Dataset entries:

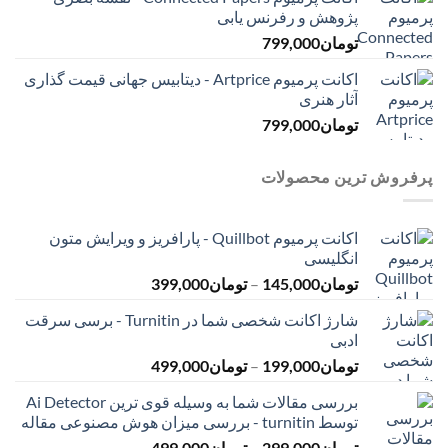
پژوهش و رفرنس یابی
تومان
799,000
اکانت پرمیوم Artprice - دیتابیس جهانی قیمت ‌گذاری
آثار هنری
تومان
799,000
پرفروش ترین محصولات
اکانت پرمیوم Quillbot - پارافریز و ویرایش متون
انگلیسی
محدوده
تومان
145,000
–
تومان
399,000
قیمت:
شارژ اکانت شخصی شما در Turnitin - برسی سرقت
تومان145,000
ادبی
تا
محدوده
تومان
199,000
–
تومان
499,000
تومان399,000
قیمت:
بررسی مقالات شما به وسیله قوی ترین Ai Detector
تومان199,000
توسط turnitin - بررسی میزان هوش مصنوعی مقاله
تا
محدوده
تومان
299,000
–
تومان
499,000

REQUEST:
If a line in the records contains the string "بررسی", copy it out.

SOLUTION FOR THIS PROBLEM:
بررسی مقالات شما به وسیله قوی ترین Ai Detector
توسط turnitin - بررسی میزان هوش مصنوعی مقاله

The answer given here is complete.